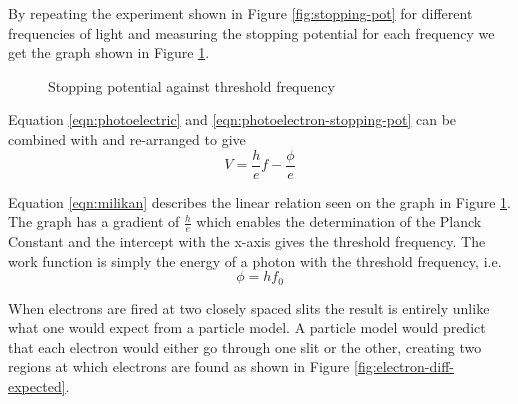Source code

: \documentclass[revision-guide.tex]{subfiles}
\begin{document}

By repeating the experiment shown in Figure \ref{fig:stopping-pot} for different frequencies of light and measuring the stopping potential for each frequency we get the graph shown in Figure \ref{fig:milikan-results}.

\begin{figure}[ht]
  \begin{center}
  \end{center}
  \caption{Stopping potential against threshold frequency}
  \label{fig:milikan-results}
\end{figure}

Equation \ref{eqn:photoelectric} and \ref{eqn:photoelectron-stopping-pot} can be combined with  and re-arranged to give
\begin{equation}\label{eqn:milikan}
V = \frac{h}{e}f - \frac{\phi}{e}
\end{equation}

Equation \ref{eqn:milikan} describes the linear relation seen on the graph in Figure \ref{fig:milikan-results}. The graph has a gradient of $\frac{h}{e}$ which enables the determination of the Planck Constant and the intercept with the x-axis gives the threshold frequency. The work function is simply the energy of a photon with the threshold frequency, i.e.
\begin{equation}
  \phi = hf_0
\end{equation}


When electrons are fired at two closely spaced slits the result is entirely unlike what one would expect from a particle model. A particle model would predict that each electron would either go through one slit or the other, creating two regions at which electrons are found as shown in Figure \ref{fig:electron-diff-expected}.
\end{document}
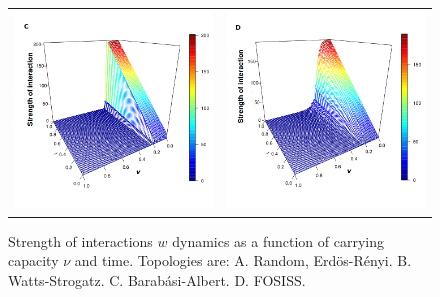 \documentclass[11pt]{article}
\begin{document}
\begin{figure} [h!]
\begin{tabular}{cc}
\includegraphics[scale=0.28]{images/barabasi_trust_nus_1.png} & \includegraphics[scale=0.28]{images/fosiss_trust_nus_1.png}
\end{tabular}
\caption{Strength of interactions $w$ dynamics as a function of carrying capacity $\nu$ and time. Topologies are: A. Random, Erd\"{o}s-R\'enyi. B. Watts-Strogatz. C. Barab\'asi-Albert. D. FOSISS.}\label{trust}
\end{figure}
\end{document}
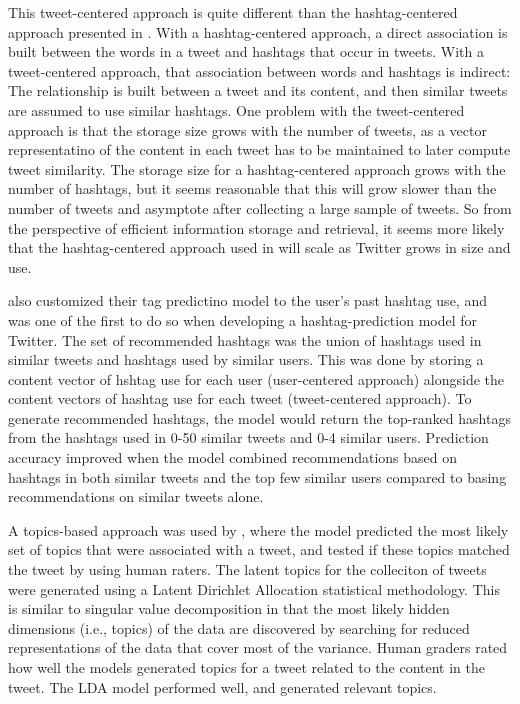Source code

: \documentclass[man,floatsintext]{apa6}
\begin{document}
This tweet-centered approach is quite different than the hashtag-centered approach presented in \textcite{Mazzia2009}.
With a hashtag-centered approach, a direct association is built between the words in a tweet and hashtags that occur in tweets.
With a tweet-centered approach, that association between words and hashtags is indirect:
The relationship is built between a tweet and its content, and then similar tweets are assumed to use similar hashtags.
One problem with the tweet-centered approach is that the storage size grows with the number of tweets, as a vector representatino of the content in each tweet has to be maintained to later compute tweet similarity.
The storage size for a hashtag-centered approach grows with the number of hashtags, but it seems reasonable that this will grow slower than the number of tweets and asymptote after collecting a large sample of tweets.
So from the perspective of efficient information storage and retrieval, it seems more likely that the hashtag-centered approach used in \textcite{Mazzia2009} will scale as Twitter grows in size and use.

\textcite{Kywe2012} also customized their tag predictino model to the user's past hashtag use, and was one of the first to do so when developing a hashtag-prediction model for Twitter.
The set of recommended hashtags was the union of hashtags used in similar tweets and hashtags used by similar users.
This was done by storing a content vector of hshtag use for each user (user-centered approach) alongside the content vectors of hashtag use for each tweet (tweet-centered approach).
To generate recommended hashtags, the model would return the top-ranked hashtags from the hashtags used in 0-50 similar tweets and 0-4 similar users.
Prediction accuracy improved when the model combined recommendations based on hashtags in both similar tweets and the top few similar users compared to basing recommendations on similar tweets alone. 

A topics-based approach was used by \textcite{Godin2013}, where the model predicted the most likely set of topics that were associated with a tweet, and tested if these topics matched the tweet by using human raters.
The latent topics for the colleciton of tweets were generated using a Latent Dirichlet Allocation statistical methodology.
This is similar to singular value decomposition in that the most likely hidden dimensions (i.e., topics) of the data are discovered by searching for reduced representations of the data that cover most of the variance. 
Human graders rated how well the models generated topics for a tweet related to the content in the tweet.
The LDA model performed well, and generated relevant topics.
\end{document}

══════════════════════════════

- [PROBLEM DETAILS]:
Output exactly the lines above, from the line with "By repeating the" to the line with "This tweet-centered approach", both included; skip the pictures.

- [WRITTEN SOLUTION]:
By repeating the experiment shown in Figure \ref{fig:stopping-pot} for different frequencies of light and measuring the stopping potential for each frequency we get the graph shown in Figure \ref{fig:milikan-results}.

\begin{figure}[ht]
  \begin{center}
  \end{center}
  \caption{Stopping potential against threshold frequency}
  \label{fig:milikan-results}
\end{figure}

Equation \ref{eqn:photoelectric} and \ref{eqn:photoelectron-stopping-pot} can be combined with  and re-arranged to give
\begin{equation}\label{eqn:milikan}
V = \frac{h}{e}f - \frac{\phi}{e}
\end{equation}

Equation \ref{eqn:milikan} describes the linear relation seen on the graph in Figure \ref{fig:milikan-results}. The graph has a gradient of $\frac{h}{e}$ which enables the determination of the Planck Constant and the intercept with the x-axis gives the threshold frequency. The work function is simply the energy of a photon with the threshold frequency, i.e.
\begin{equation}
  \phi = hf_0
\end{equation}


When electrons are fired at two closely spaced slits the result is entirely unlike what one would expect from a particle model. A particle model would predict that each electron would either go through one slit or the other, creating two regions at which electrons are found as shown in Figure \ref{fig:electron-diff-expected}.
\end{document}
 \documentclass[11pt]{article}
\begin{document}
\begin{figure} [h!]
\begin{tabular}{cc}
\includegraphics[scale=0.28]{images/barabasi_trust_nus_1.png} & \includegraphics[scale=0.28]{images/fosiss_trust_nus_1.png}
\end{tabular}
\caption{Strength of interactions $w$ dynamics as a function of carrying capacity $\nu$ and time. Topologies are: A. Random, Erd\"{o}s-R\'enyi. B. Watts-Strogatz. C. Barab\'asi-Albert. D. FOSISS.}\label{trust}
\end{figure}
\end{document}
Source code

: \documentclass[man,floatsintext]{apa6}
\begin{document}
This tweet-centered approach is quite different than the hashtag-centered approach presented in \textcite{Mazzia2009}.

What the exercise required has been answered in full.